À l’instar de la NHK avec le Château de Versailles, Arte a entamé une série de documentaires en 4K, The Art of Museums, pour « dynamiser l’image des musées, souvent considérés comme ennuyeux », dixit Wolfgang Bergmann, le directeur gérant d’Arte Deutschland et coordinateur Arte de la ZDF. Sébastien Meyssan, directeur général de la chaîne Museum, confirme : « la 4K est idéale pour le secteur muséal ». La chaîne dispose actuellement d’un catalogue de 350 heures en 4K ; il y en aura 450 à fin 2019.

Peter Chang, réalisateur et co-fondateur de Golden Gate 3D, souligne : « Je ne suis pas certain que la multiplication des écrans soit synonyme de multiplication de business.
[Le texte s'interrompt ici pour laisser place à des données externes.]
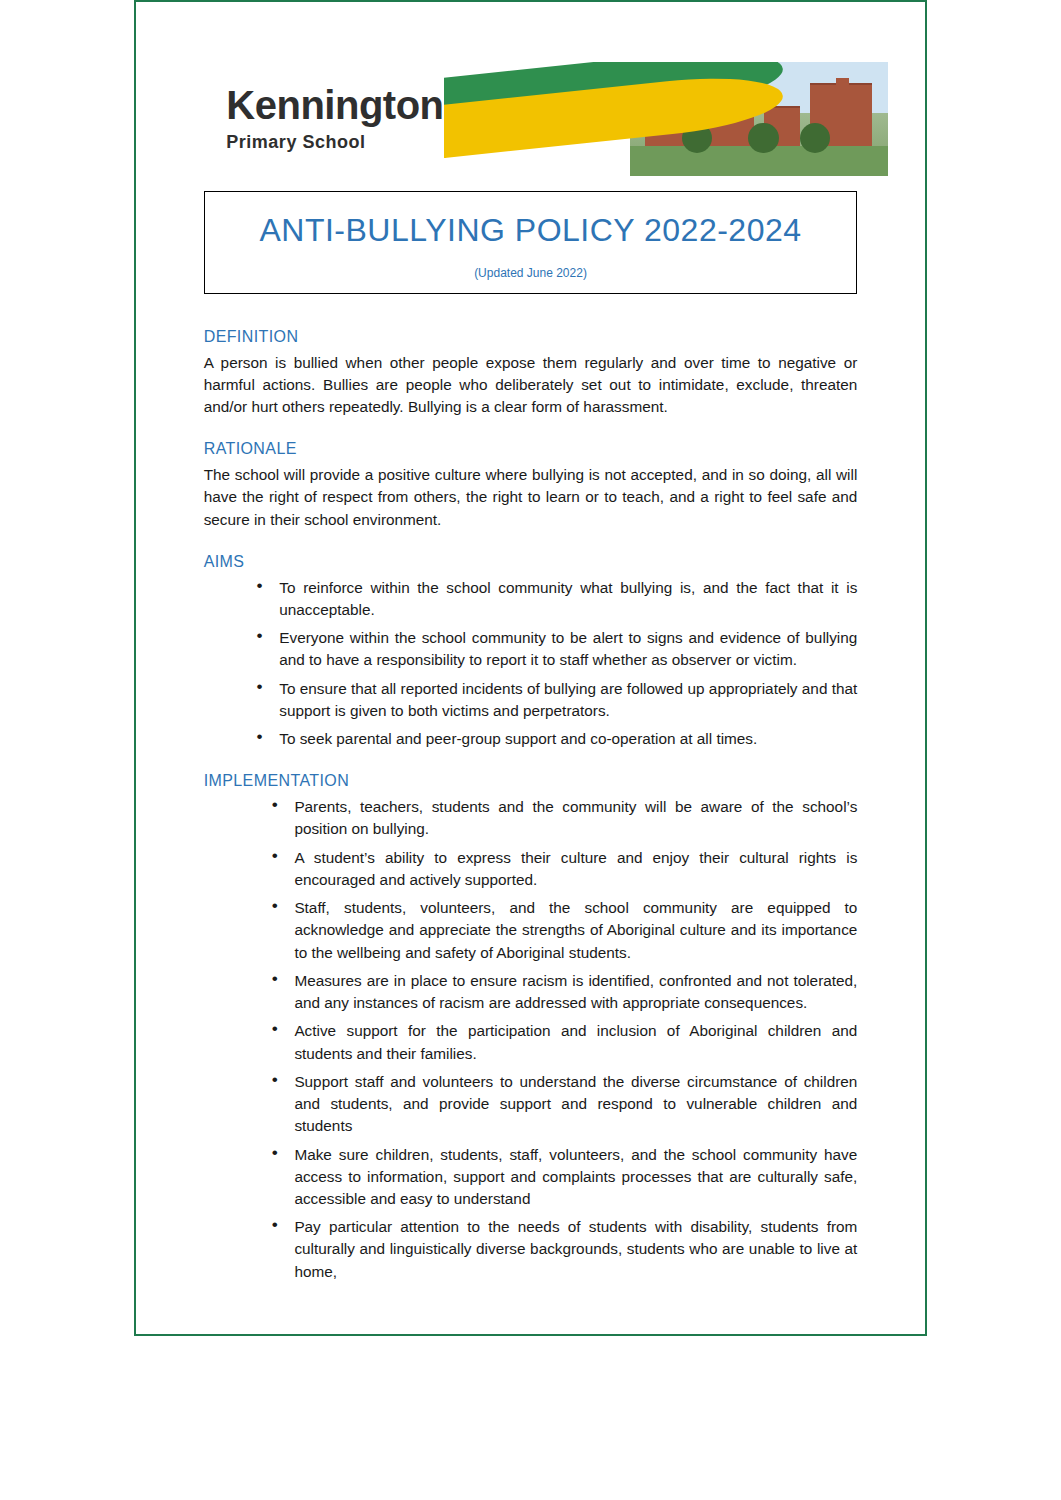Kennington
Primary School
ANTI-BULLYING POLICY 2022-2024
(Updated June 2022)
DEFINITION
A person is bullied when other people expose them regularly and over time to negative or harmful actions. Bullies are people who deliberately set out to intimidate, exclude, threaten and/or hurt others repeatedly. Bullying is a clear form of harassment.
RATIONALE
The school will provide a positive culture where bullying is not accepted, and in so doing, all will have the right of respect from others, the right to learn or to teach, and a right to feel safe and secure in their school environment.
AIMS
To reinforce within the school community what bullying is, and the fact that it is unacceptable.
Everyone within the school community to be alert to signs and evidence of bullying and to have a responsibility to report it to staff whether as observer or victim.
To ensure that all reported incidents of bullying are followed up appropriately and that support is given to both victims and perpetrators.
To seek parental and peer-group support and co-operation at all times.
IMPLEMENTATION
Parents, teachers, students and the community will be aware of the school’s position on bullying.
A student’s ability to express their culture and enjoy their cultural rights is encouraged and actively supported.
Staff, students, volunteers, and the school community are equipped to acknowledge and appreciate the strengths of Aboriginal culture and its importance to the wellbeing and safety of Aboriginal students.
Measures are in place to ensure racism is identified, confronted and not tolerated, and any instances of racism are addressed with appropriate consequences.
Active support for the participation and inclusion of Aboriginal children and students and their families.
Support staff and volunteers to understand the diverse circumstance of children and students, and provide support and respond to vulnerable children and students
Make sure children, students, staff, volunteers, and the school community have access to information, support and complaints processes that are culturally safe, accessible and easy to understand
Pay particular attention to the needs of students with disability, students from culturally and linguistically diverse backgrounds, students who are unable to live at home,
Le marché est “flat” excepté dans les musées. »

Les musées et autres lieux de médiation culturelle sont donc des interlocuteurs privilégiés pour les sociétés de production 4K UHD. En 2018 déjà, Sunny Side of the Doc, le marché international du documentaire de La Rochelle, avait ouvert ses portes aux lieux culturels dans une volonté de pousser les coproductions. L’édition 2019 confirme cette ouverture avec un programme de conférences dédiées, notamment. Reste que les capacités de coproduction et de diffusion de ces musées – et on ne parle ici que des plus prestigieux, aux budgets moins contraints – ne sont pas extensibles. En outre, ils ne se positionneront jamais en alternative aux diffuseurs. Ils représentent cependant une option supplémentaire aux chaînes linéaires.

 

Inde : l’avenir est sur le web…

Si la 4K a été poussée en premier lieu pour les événements sportifs, ce n’est pas le cas en Inde. Même le « sport national » qu’est le cricket est capté en HD uniquement. La Coupe du monde de football, captée en 4K, a été dégradée pour permettre une diffusion en HD. « Le challenge n’est pas l’acquisition, mais bien la diffusion car l’Inde souffre d’un grave déficit en termes de capacités de transmission », explique-t-on chez Grey Maytter Entertainment, société de production basée à Mumbai.

« C’est donc par le biais de l’OTT qu’on peut contourner les limitations des broadcasters, mais ce n’est pas la voie royale, les chaînes de télévision linéaires étant toujours le canal le plus visionné. » À défaut, les contenus 4K sont visibles par Internet via Netflix, YouTube, Amazon, etc.

Wilderness Films est passé à la captation numérique il y a vingt ans et, depuis 2015, « toutes nos productions sont tournées en 4K… mais fournies en HD », tempère Rupin Dang, son fondateur. Contourner les limitations de transmission des chaînes par Internet peut avoir des conséquences non négligeables en termes de pertes des droits. Mais Wilderness Films voit cependant la bouteille plutôt à moitié pleine : « Même dégradée, la distribution d’une image 4K en HD sera toujours meilleure qu’une image HD ».

 

… et à l’étranger

En avril 2018, Travelxp, spécialiste de contenus orientés voyage, est devenue la première chaîne de télévision indienne à s’installer sur la plate-forme britannique TNT Freeview, touchant ainsi plus de 75 millions de foyers… avec des programmes 4K.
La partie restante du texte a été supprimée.